Historically, the Western tradition of medicine has been very intertwined with religion. It
is from the Jewish “religious obligation to care for their fellow Jews… occasionally [including]
medical treatment” leading to “a tangible and permanent form” of medical care provided to
travelers by AD 60, that the precursor to hospitals as we know it now came (Conrad, et. al., 73).
Religion helped to place an early emphasis on helping the sick and on developing new ways to
treat illnesses. The values of Galenic and Christian medicine were similar and compatible
religiously. Therefore, medicine as developed by the Greeks was able to integrate within
Western culture easier; in fact, the patron saints of medicine, S.S. Cosmas and Damian
“thoroughly mastered the healing of Hippocrates and Galen” (Conrad, et. al., 75). By 400 AD “a
community without a healer was, in Jewish law, no proper community” (Conrad, et. al., 73). The
Koran assured that “there is no fault in the lame (Conrad, et. al., 96) and Muslim “quests of
learning” in the ninth century led to further encouragement of medicine (Conrad, et. al., 98). On
the other hand, religion has also restricted medical exploration.

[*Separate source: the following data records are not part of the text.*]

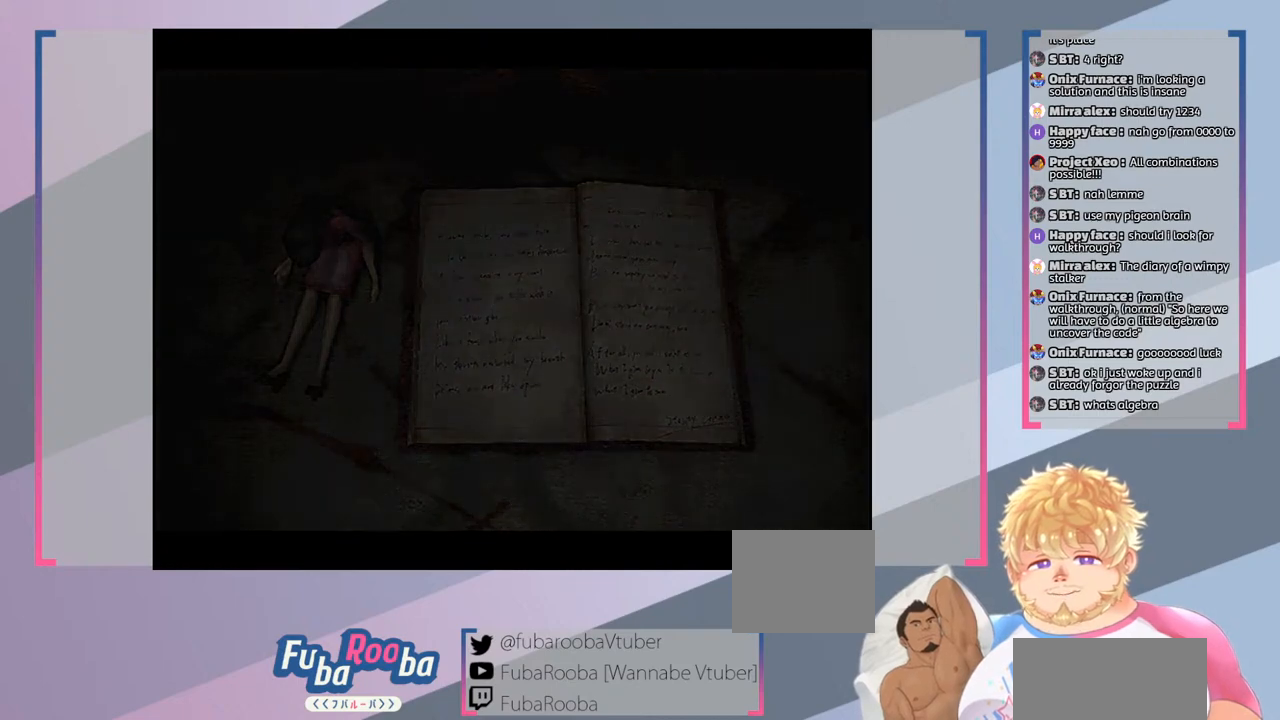
{"buttons": [], "left_stick": "center", "right_stick": "center", "events": []}
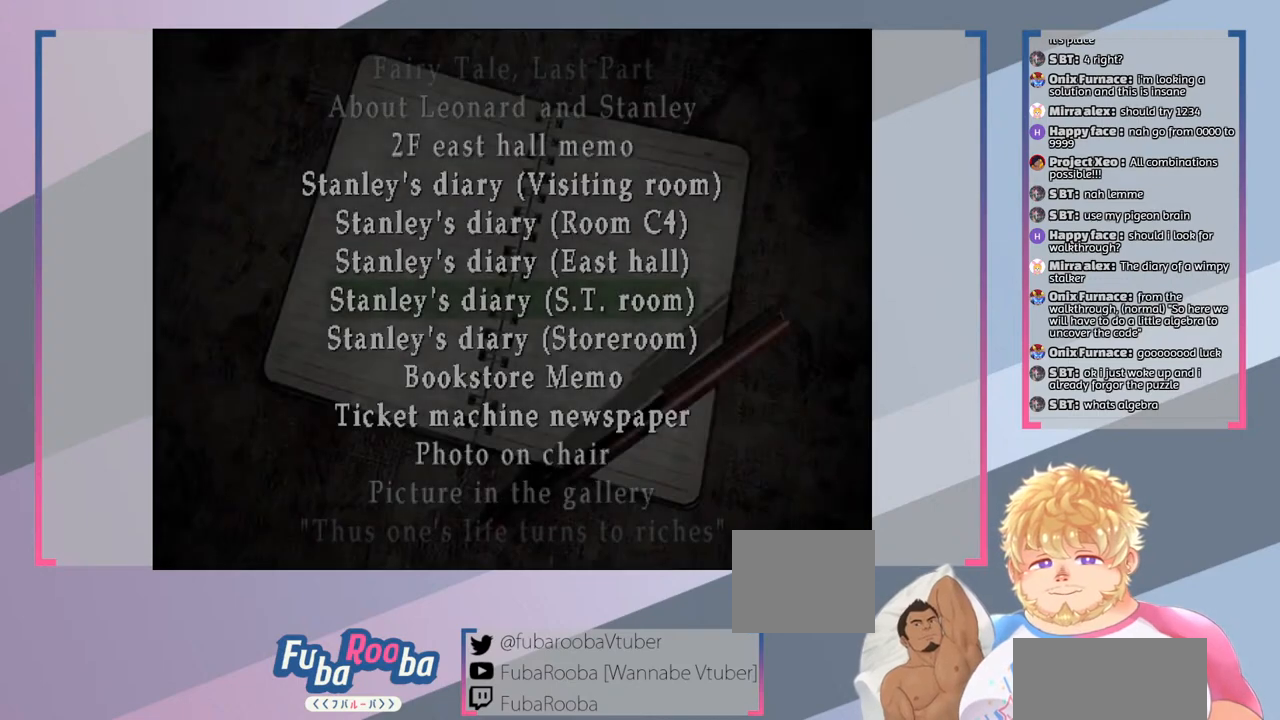
{"buttons": [], "left_stick": "center", "right_stick": "center", "events": []}
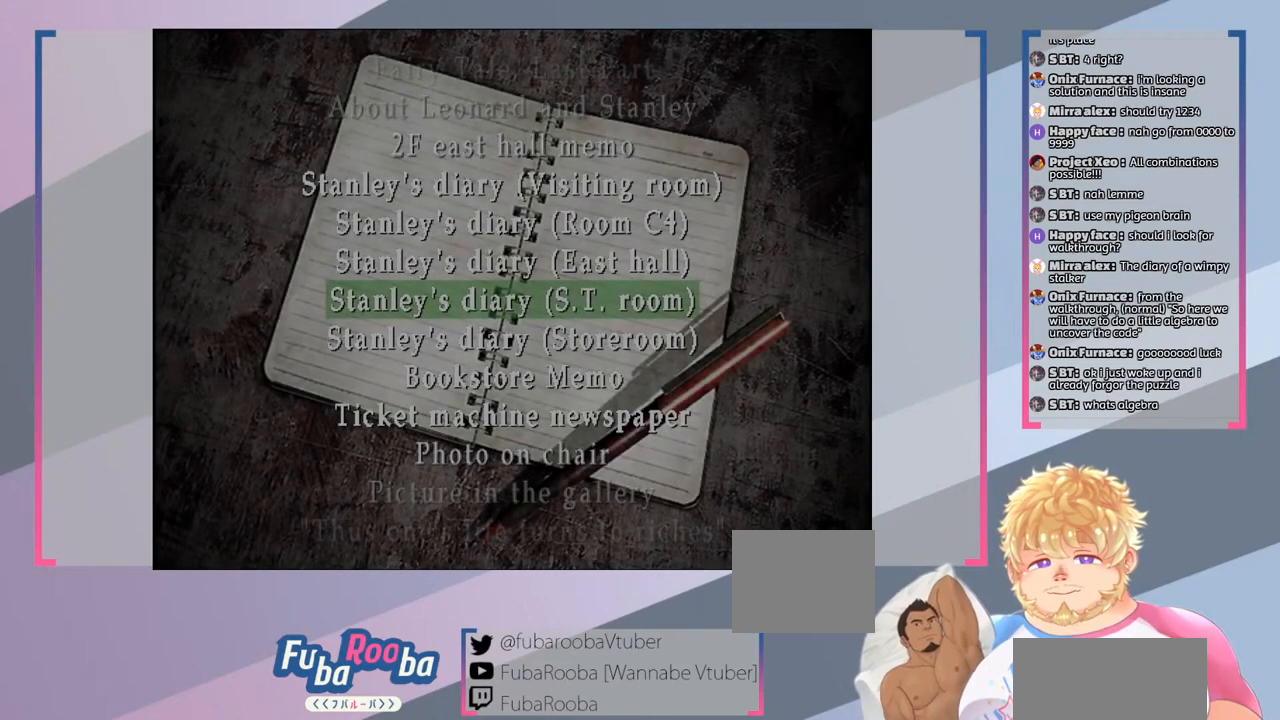
{"buttons": [], "left_stick": "center", "right_stick": "center", "events": []}
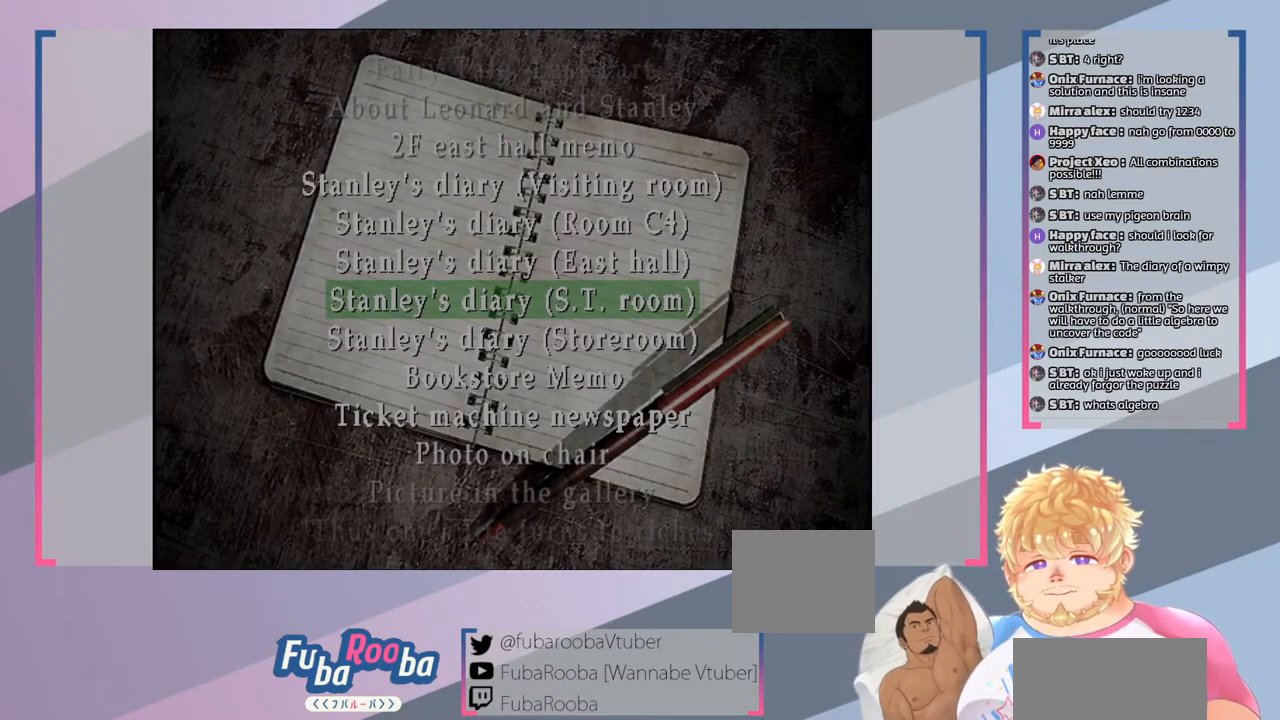
{"buttons": ["DPAD_DOWN"], "left_stick": "center", "right_stick": "center", "events": [[433, "DPAD_DOWN", "down"]]}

Religion was often very conflicted in its attitude toward medicine and its development. I
am personally agnostic and am often confounded by ways in which religion can restrict scientific
and medical development and implementation: that some countries and not others will research
stem-cell technology fully, that abortions are still being challenged and denied to women who
need them. I believe that the best medicine should be used, not the best medicine as restricted by
religious ideals, as in the selective translation of medical texts that agreed with Islamic ideals
(Conrad, et. al., 97). In Christianity, though St. Basil agreed that “God had put medicines and
herbs in this world for human us…[there was a belief in the fifth century and likely now] the
truly religious should not need them” (Conrad, et. al., 77). The idea that “disease and sin were
closely linked; illness was a consequence of mankind’s fallen nature” was rampant (Conrad, et.